* _Travail à faire_
(1) Répondez à ces questions à partir du récit de tournage au Darfour.
(a) Quelle ville est quittée le dimanche matin ?
(b) De quelle région El Geneina est-elle la capitale ?
(c) Pendant combien de jours de tournage la prise de son a-t-elle été assurée ?
(2) Relevez tous les noms de lieux distincts qui figurent dans le récit de tournage au Darfour.
(3) Poursuivez le récit de tournage au Darfour à partir de sa dernière phrase.

* _Extrait_
----------

Nous quittons dimanche matin la ville d'El Facher en direction d'El Geneina, capitale du Darfour Ouest. À travers la vitre du hublot, je n'arrive pas à décrocher mon regard du paysage et des gens, comme des petites billes de couleurs au milieu du désert.
 
Jusqu'à maintenant, l'expérience de tournage au Darfour est vraiment différente de ce que j'anticipais. D'abord parce que c'est ma première expérience documentaire.  Tout un baptême je dois dire! J'ai assuré la prise de son pour les trois premiers jours de tournage et je ferai les entrevues pour les deux prochaines semaines. J'ai l'impression de devoir assimiler en quelques jours les rudiments d'un nouveau métier. Mais plus que le côté technique, c'est l'approche avec les Darfouris déplacés qui me déstabilise.

----------

(Images avec points de repère corporels localisés)
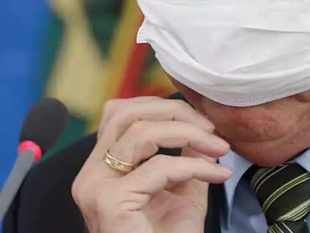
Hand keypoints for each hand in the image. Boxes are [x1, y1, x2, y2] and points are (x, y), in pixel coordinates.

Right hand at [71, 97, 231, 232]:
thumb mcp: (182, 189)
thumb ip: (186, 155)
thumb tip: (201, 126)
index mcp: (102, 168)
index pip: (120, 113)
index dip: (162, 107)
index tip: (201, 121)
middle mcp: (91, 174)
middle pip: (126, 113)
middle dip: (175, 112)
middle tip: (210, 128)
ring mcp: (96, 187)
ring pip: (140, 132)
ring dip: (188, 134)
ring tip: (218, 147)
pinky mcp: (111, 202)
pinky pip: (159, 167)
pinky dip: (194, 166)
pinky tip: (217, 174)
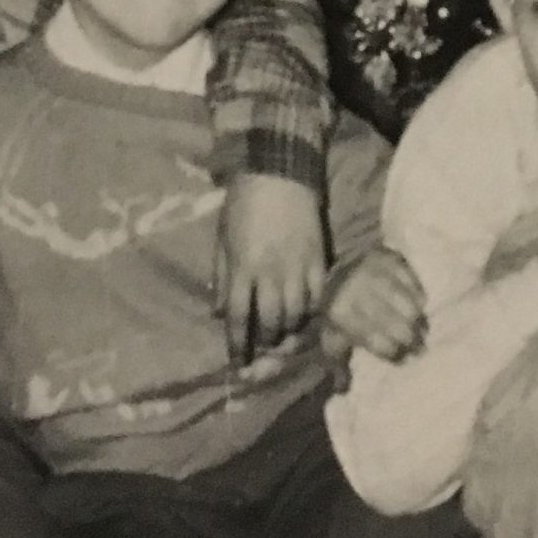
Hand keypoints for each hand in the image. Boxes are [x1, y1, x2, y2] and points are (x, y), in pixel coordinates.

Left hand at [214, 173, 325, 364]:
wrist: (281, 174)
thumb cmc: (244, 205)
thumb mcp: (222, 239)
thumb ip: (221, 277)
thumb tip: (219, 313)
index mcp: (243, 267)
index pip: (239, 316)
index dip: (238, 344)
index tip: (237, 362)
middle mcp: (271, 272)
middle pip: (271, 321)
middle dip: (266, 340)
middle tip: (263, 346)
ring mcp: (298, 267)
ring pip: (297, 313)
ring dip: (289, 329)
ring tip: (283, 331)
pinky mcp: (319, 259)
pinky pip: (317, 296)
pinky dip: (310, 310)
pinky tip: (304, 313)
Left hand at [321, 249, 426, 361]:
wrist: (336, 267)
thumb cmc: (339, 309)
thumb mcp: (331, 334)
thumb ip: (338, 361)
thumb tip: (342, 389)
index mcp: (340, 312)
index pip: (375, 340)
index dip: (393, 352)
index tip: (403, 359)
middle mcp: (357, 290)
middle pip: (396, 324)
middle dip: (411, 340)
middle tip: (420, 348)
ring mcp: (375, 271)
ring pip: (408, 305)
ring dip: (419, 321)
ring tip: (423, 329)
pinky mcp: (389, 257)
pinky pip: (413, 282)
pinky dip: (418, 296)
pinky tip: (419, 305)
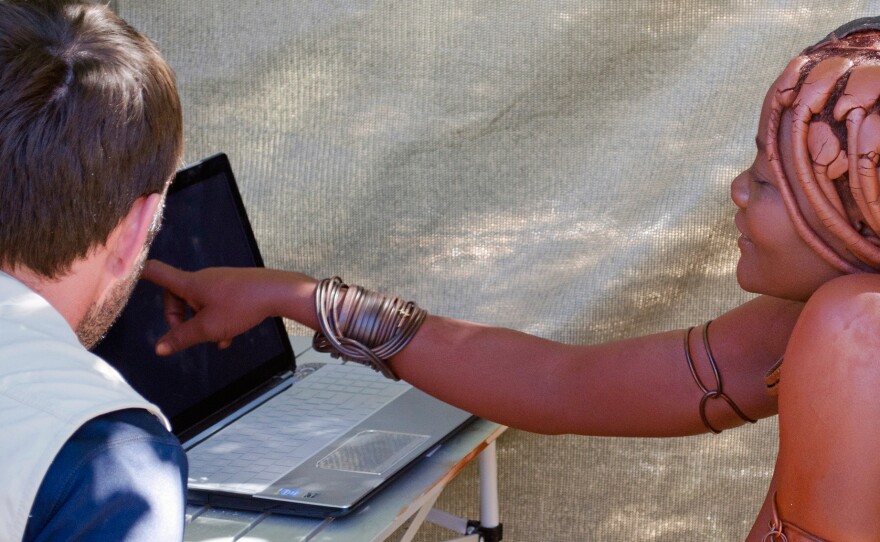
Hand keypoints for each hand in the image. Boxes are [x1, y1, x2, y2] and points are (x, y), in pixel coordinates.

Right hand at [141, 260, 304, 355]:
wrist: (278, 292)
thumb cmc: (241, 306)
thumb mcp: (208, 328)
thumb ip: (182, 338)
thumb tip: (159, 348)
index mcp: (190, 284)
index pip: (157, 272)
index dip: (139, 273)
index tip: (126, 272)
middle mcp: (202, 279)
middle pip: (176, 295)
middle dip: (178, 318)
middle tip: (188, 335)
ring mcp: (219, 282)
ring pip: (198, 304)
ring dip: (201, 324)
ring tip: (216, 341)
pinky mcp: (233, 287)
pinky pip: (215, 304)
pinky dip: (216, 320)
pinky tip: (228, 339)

----------

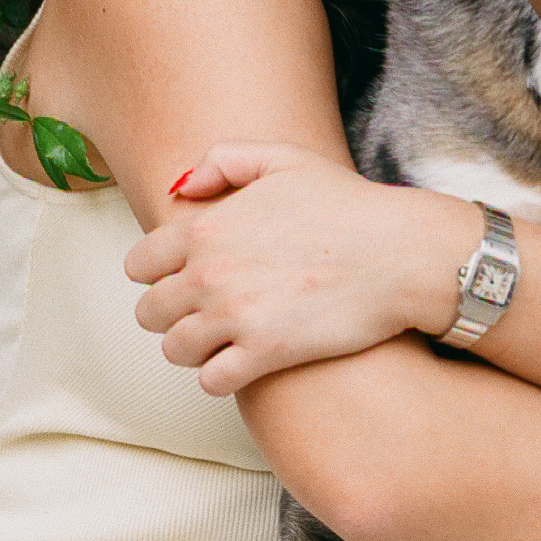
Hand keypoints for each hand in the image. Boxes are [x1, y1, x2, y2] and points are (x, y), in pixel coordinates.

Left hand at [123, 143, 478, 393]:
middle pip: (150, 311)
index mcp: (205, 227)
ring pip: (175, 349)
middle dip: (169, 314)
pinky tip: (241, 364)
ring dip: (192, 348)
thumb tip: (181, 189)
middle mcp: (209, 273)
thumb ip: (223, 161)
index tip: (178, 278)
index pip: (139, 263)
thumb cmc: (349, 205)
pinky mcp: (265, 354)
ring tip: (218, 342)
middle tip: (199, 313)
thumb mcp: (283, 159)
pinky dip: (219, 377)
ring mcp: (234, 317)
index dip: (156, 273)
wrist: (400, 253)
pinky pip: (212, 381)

----------

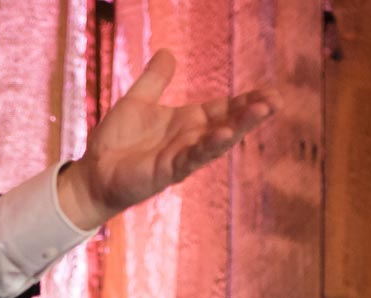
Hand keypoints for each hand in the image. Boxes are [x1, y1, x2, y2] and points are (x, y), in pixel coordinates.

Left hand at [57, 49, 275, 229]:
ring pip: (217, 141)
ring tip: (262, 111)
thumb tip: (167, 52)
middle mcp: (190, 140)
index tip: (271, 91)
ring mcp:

----------

* _Vos réponses_
(1)
(a) El Facher
(b) Le Darfour Ouest
(c) Les trois premiers jours

(2) El Facher, El Geneina, Darfour Ouest, Darfour

(3)
 
Au fil des entrevues au camp d'El Salaam, nous avons pris conscience de la difficulté que représente le fait d'emmener les gens à être replongés dans certains souvenirs douloureux. Je réalise que beaucoup d'entre eux auront mis des mois, voire des années à reconstruire leur univers et leur famille. 
 
La dernière femme avec laquelle nous travaillons avant de quitter El Fasher s'appelle Awa. Elle nous raconte avec émotion la semaine qu'elle a passée, à son arrivée au camp d'El Salaam il y a 4 ans, à chercher son fils de 9 ans duquel elle avait été séparée après les attaques qui ont obligé sa famille à quitter leur village. Elle nous explique qu'elle doit avoir été la première à connaître le camp par coeur ayant dès son arrivée fouillé tous les endroits et recoins possibles du camp de 50 000 habitants. Elle nous confie qu'elle se sent humiliée par le fait d'être devenue dépendante de l'aide humanitaire. Mais surtout, elle nous parle des grands espaces qui lui manquent. Des fruits et des légumes desquels elle se surprend parfois à rêver.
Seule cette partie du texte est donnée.